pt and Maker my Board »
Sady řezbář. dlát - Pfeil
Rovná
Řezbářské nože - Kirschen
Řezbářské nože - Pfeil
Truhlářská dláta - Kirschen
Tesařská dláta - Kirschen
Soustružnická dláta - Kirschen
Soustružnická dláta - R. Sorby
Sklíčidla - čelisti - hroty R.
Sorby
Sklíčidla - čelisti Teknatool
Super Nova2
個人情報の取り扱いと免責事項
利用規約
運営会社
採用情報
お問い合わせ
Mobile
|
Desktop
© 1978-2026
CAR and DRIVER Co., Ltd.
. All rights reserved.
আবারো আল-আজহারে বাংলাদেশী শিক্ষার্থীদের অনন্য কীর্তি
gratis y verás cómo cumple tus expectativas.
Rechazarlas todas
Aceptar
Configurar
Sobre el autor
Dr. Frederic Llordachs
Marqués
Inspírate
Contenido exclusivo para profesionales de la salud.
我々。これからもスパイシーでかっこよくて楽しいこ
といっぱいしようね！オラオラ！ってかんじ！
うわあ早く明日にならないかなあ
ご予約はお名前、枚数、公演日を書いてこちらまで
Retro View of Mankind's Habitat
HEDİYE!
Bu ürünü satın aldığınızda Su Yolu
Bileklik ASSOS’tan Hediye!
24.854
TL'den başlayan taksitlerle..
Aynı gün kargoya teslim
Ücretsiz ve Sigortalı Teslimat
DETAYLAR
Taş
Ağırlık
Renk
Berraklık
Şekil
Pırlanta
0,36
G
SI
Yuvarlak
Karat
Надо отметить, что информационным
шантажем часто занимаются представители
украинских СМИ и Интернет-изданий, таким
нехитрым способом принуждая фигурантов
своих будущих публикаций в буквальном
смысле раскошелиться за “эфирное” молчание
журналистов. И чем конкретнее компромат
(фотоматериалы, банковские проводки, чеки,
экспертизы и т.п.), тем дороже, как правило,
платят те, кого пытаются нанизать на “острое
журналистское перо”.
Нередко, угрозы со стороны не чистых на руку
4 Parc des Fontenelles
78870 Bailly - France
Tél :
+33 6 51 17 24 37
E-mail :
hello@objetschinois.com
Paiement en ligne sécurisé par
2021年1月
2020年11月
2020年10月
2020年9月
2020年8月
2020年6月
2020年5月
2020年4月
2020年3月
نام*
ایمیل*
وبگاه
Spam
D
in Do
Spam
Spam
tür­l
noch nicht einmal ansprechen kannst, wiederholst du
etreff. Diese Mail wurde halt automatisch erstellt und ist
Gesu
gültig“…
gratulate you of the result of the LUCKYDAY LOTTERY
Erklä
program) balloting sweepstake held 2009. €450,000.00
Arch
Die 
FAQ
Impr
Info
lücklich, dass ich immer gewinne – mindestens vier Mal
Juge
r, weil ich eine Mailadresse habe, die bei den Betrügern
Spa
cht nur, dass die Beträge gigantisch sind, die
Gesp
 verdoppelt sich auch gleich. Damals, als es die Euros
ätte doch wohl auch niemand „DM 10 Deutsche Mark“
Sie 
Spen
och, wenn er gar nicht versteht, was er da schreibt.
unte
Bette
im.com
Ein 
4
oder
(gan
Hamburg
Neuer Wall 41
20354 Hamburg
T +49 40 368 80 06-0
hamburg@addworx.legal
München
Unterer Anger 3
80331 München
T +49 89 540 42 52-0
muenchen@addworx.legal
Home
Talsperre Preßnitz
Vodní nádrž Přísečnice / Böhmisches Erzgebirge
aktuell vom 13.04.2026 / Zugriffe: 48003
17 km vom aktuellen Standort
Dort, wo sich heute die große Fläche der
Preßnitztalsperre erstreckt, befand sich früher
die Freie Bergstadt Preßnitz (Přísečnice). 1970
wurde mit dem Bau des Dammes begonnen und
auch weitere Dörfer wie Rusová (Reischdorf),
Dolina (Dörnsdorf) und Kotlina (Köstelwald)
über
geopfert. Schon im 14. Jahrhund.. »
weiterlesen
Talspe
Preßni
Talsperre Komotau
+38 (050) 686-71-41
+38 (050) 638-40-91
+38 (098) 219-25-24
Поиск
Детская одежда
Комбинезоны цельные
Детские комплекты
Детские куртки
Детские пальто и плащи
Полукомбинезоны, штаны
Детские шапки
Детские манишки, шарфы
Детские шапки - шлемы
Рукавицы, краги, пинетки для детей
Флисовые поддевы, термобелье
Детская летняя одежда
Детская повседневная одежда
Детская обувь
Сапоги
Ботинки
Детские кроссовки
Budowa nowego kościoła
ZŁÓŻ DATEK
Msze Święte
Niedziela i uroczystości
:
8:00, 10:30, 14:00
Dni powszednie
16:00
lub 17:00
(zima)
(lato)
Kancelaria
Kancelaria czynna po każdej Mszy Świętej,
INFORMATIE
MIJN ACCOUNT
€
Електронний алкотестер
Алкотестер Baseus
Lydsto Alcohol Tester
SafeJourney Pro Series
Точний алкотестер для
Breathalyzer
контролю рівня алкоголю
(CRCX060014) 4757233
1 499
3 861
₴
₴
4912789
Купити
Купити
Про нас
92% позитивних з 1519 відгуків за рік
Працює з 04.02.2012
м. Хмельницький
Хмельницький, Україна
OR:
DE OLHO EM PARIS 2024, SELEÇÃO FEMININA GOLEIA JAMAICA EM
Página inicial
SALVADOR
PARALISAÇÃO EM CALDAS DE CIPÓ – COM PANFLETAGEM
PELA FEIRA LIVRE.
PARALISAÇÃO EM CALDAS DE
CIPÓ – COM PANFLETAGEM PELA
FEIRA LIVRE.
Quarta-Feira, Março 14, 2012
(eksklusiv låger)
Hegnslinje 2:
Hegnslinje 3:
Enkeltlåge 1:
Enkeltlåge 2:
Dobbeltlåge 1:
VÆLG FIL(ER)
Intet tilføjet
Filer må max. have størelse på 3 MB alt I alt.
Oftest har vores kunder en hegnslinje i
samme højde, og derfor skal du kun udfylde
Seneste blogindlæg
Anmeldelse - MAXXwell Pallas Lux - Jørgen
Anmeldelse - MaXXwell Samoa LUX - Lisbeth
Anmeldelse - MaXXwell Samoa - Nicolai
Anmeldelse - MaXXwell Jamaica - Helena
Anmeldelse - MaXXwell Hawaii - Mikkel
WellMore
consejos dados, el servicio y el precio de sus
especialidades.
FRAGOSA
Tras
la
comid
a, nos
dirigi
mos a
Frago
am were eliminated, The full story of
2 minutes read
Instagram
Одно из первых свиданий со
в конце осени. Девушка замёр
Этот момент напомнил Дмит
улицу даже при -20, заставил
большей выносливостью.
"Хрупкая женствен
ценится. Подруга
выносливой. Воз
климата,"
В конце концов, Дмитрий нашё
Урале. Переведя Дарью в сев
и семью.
____
PROBLEM
Copy every line of the records above, word for word and in the same order.

TASK RESULT
pt and Maker my Board »
Sady řezbář. dlát - Pfeil
Rovná
Řezbářské nože - Kirschen
Řezbářské nože - Pfeil
Truhlářská dláta - Kirschen
Tesařská dláta - Kirschen
Soustružnická dláta - Kirschen
Soustružnická dláta - R. Sorby
Sklíčidla - čelisti - hroty R.
Sorby
Sklíčidla - čelisti Teknatool
Super Nova2
個人情報の取り扱いと免責事項
利用規約
運営会社
採用情報
お問い合わせ
Mobile
|
Desktop
© 1978-2026
CAR and DRIVER Co., Ltd.
. All rights reserved.
আবারো আল-আজহারে বাংলাদেশী শিক্ষার্থীদের অনন্য কীর্তি
gratis y verás cómo cumple tus expectativas.
Rechazarlas todas
Aceptar
Configurar
Sobre el autor
Dr. Frederic Llordachs
Marqués
Inspírate
Contenido exclusivo para profesionales de la salud.
我々。これからもスパイシーでかっこよくて楽しいこ
といっぱいしようね！オラオラ！ってかんじ！
うわあ早く明日にならないかなあ
ご予約はお名前、枚数、公演日を書いてこちらまで
Retro View of Mankind's Habitat
HEDİYE!
Bu ürünü satın aldığınızda Su Yolu
Bileklik ASSOS’tan Hediye!
24.854
TL'den başlayan taksitlerle..
Aynı gün kargoya teslim
Ücretsiz ve Sigortalı Teslimat
DETAYLAR
Taş
Ağırlık
Renk
Berraklık
Şekil
Pırlanta
0,36
G
SI
Yuvarlak
Karat
Надо отметить, что информационным
шантажем часто занимаются представители
украинских СМИ и Интернет-изданий, таким
нехитрым способом принуждая фигурантов
своих будущих публикаций в буквальном
смысле раскошелиться за “эфирное” молчание
журналистов. И чем конкретнее компромат
(фотоматериалы, банковские проводки, чеки,
экспертизы и т.п.), тем дороже, как правило,
платят те, кого пытаются нанизать на “острое
журналистское перо”.
Нередко, угрозы со стороны не чистых на руку
4 Parc des Fontenelles
78870 Bailly - France
Tél :
+33 6 51 17 24 37
E-mail :
hello@objetschinois.com
Paiement en ligne sécurisé par
2021年1月
2020年11月
2020年10月
2020年9月
2020年8月
2020年6月
2020年5月
2020年4月
2020年3月
نام*
ایمیل*
وبگاه
Spam
D
in Do
Spam
Spam
tür­l
noch nicht einmal ansprechen kannst, wiederholst du
etreff. Diese Mail wurde halt automatisch erstellt und ist
Gesu
gültig“…
gratulate you of the result of the LUCKYDAY LOTTERY
Erklä
program) balloting sweepstake held 2009. €450,000.00
Arch
Die 
FAQ
Impr
Info
lücklich, dass ich immer gewinne – mindestens vier Mal
Juge
r, weil ich eine Mailadresse habe, die bei den Betrügern
Spa
cht nur, dass die Beträge gigantisch sind, die
Gesp
 verdoppelt sich auch gleich. Damals, als es die Euros
ätte doch wohl auch niemand „DM 10 Deutsche Mark“
Sie 
Spen
och, wenn er gar nicht versteht, was er da schreibt.
unte
Bette
im.com
Ein 
4
oder
(gan
Hamburg
Neuer Wall 41
20354 Hamburg
T +49 40 368 80 06-0
hamburg@addworx.legal
München
Unterer Anger 3
80331 München
T +49 89 540 42 52-0
muenchen@addworx.legal
Home
Talsperre Preßnitz
Vodní nádrž Přísečnice / Böhmisches Erzgebirge
aktuell vom 13.04.2026 / Zugriffe: 48003
17 km vom aktuellen Standort
Dort, wo sich heute die große Fläche der
Preßnitztalsperre erstreckt, befand sich früher
die Freie Bergstadt Preßnitz (Přísečnice). 1970
wurde mit dem Bau des Dammes begonnen und
auch weitere Dörfer wie Rusová (Reischdorf),
Dolina (Dörnsdorf) und Kotlina (Köstelwald)
über
geopfert. Schon im 14. Jahrhund.. »
weiterlesen
Talspe
Preßni
Talsperre Komotau
+38 (050) 686-71-41
+38 (050) 638-40-91
+38 (098) 219-25-24
Поиск
Детская одежда
Комбинезоны цельные
Детские комплекты
Детские куртки
Детские пальто и плащи
Полукомбинезоны, штаны
Детские шапки
Детские манишки, шарфы
Детские шапки - шлемы
Рукавицы, краги, пинетки для детей
Флисовые поддевы, термобелье
Детская летняя одежда
Детская повседневная одежда
Детская обувь
Сапоги
Ботинки
Детские кроссовки
Budowa nowego kościoła
ZŁÓŻ DATEK
Msze Święte
Niedziela i uroczystości
:
8:00, 10:30, 14:00
Dni powszednie
16:00
lub 17:00
(zima)
(lato)
Kancelaria
Kancelaria czynna po każdej Mszy Świętej,
INFORMATIE
MIJN ACCOUNT
€
Електронний алкотестер
Алкотестер Baseus
Lydsto Alcohol Tester
SafeJourney Pro Series
Точний алкотестер для
Breathalyzer
контролю рівня алкоголю
(CRCX060014) 4757233
1 499
3 861
₴
₴
4912789
Купити
Купити
Про нас
92% позитивних з 1519 відгуків за рік
Працює з 04.02.2012
м. Хмельницький
Хмельницький, Україна
OR:
DE OLHO EM PARIS 2024, SELEÇÃO FEMININA GOLEIA JAMAICA EM
Página inicial
SALVADOR
PARALISAÇÃO EM CALDAS DE CIPÓ – COM PANFLETAGEM
PELA FEIRA LIVRE.
PARALISAÇÃO EM CALDAS DE
CIPÓ – COM PANFLETAGEM PELA
FEIRA LIVRE.
Quarta-Feira, Março 14, 2012
(eksklusiv låger)
Hegnslinje 2:
Hegnslinje 3:
Enkeltlåge 1:
Enkeltlåge 2:
Dobbeltlåge 1:
VÆLG FIL(ER)
Intet tilføjet
Filer må max. have størelse på 3 MB alt I alt.
Oftest har vores kunder en hegnslinje i
samme højde, og derfor skal du kun udfylde
Seneste blogindlæg
Anmeldelse - MAXXwell Pallas Lux - Jørgen
Anmeldelse - MaXXwell Samoa LUX - Lisbeth
Anmeldelse - MaXXwell Samoa - Nicolai
Anmeldelse - MaXXwell Jamaica - Helena
Anmeldelse - MaXXwell Hawaii - Mikkel
WellMore
consejos dados, el servicio y el precio de sus
especialidades.
FRAGOSA
Tras
la
comid
a, nos
dirigi
mos a
Frago
am were eliminated, The full story of
2 minutes read
Instagram
Одно из первых свиданий со
в конце осени. Девушка замёр
Этот момент напомнил Дмит
улицу даже при -20, заставил
большей выносливостью.
"Хрупкая женствен
ценится. Подруга
выносливой. Воз
климата,"
В конце концов, Дмитрий нашё
Урале. Переведя Дарью в сев
и семью.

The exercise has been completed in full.